- [WHAT YOU SHOULD DO]
Please figure out how many lines in the material contain "roster", and give only that number.

★ ★ ★

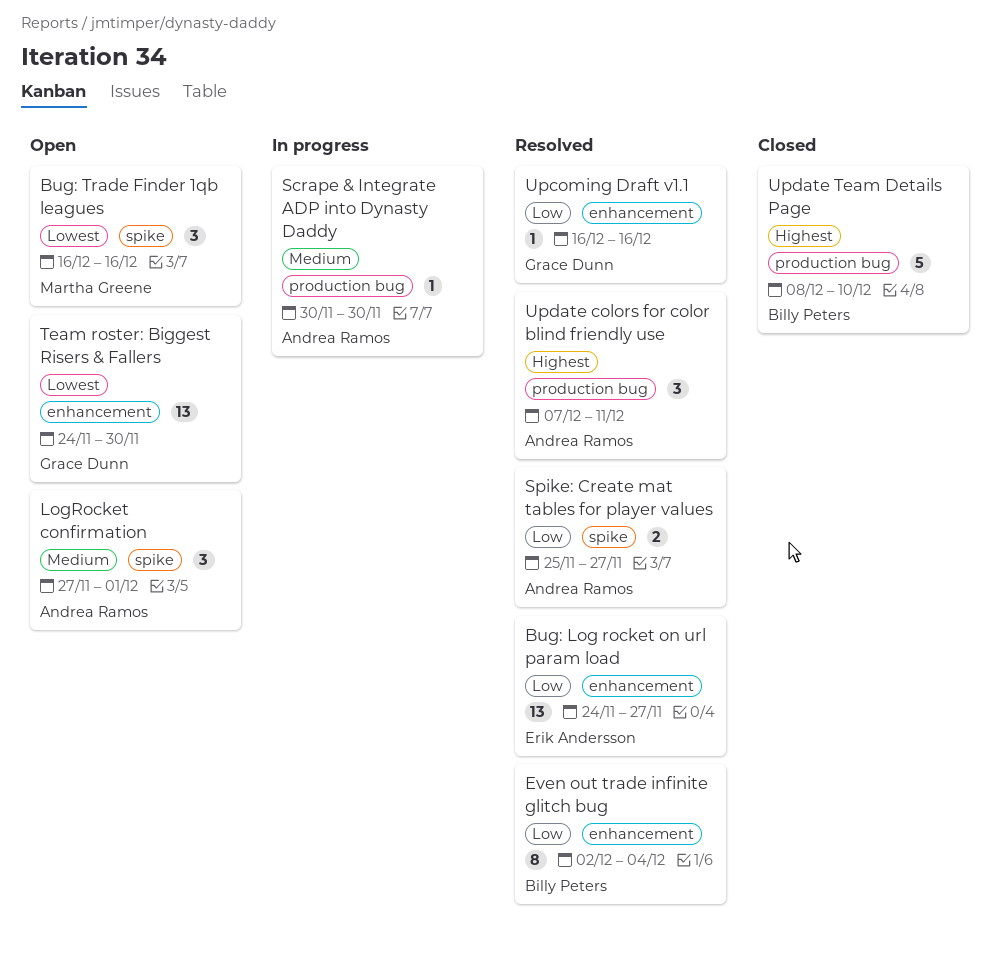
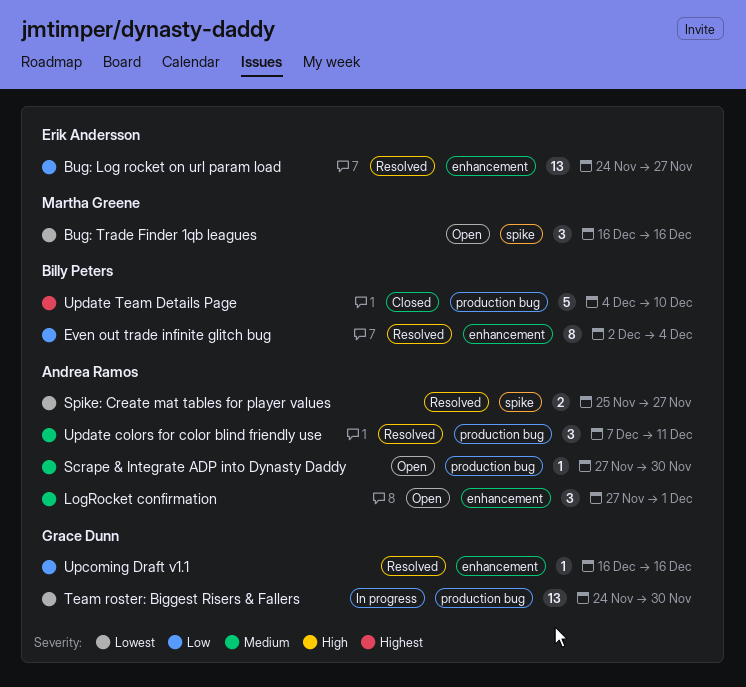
LogRocket confirmation, label: spike -> enhancement
Scrape & Integrate ADP into Dynasty Daddy, status: In progress -> Open
Scrape & Integrate ADP into Dynasty Daddy, start: Nov 30 -> Nov 27
Spike: Create mat tables for player values, priority: Low -> Lowest
Team roster: Biggest Risers & Fallers, status: Open -> In progress
Team roster: Biggest Risers & Fallers, label: enhancement -> production bug
Update colors for color blind friendly use, priority: Highest -> Medium
Update Team Details Page, start: Dec 8 -> Dec 4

★ ★ ★

- [WRITTEN RESPONSE]
2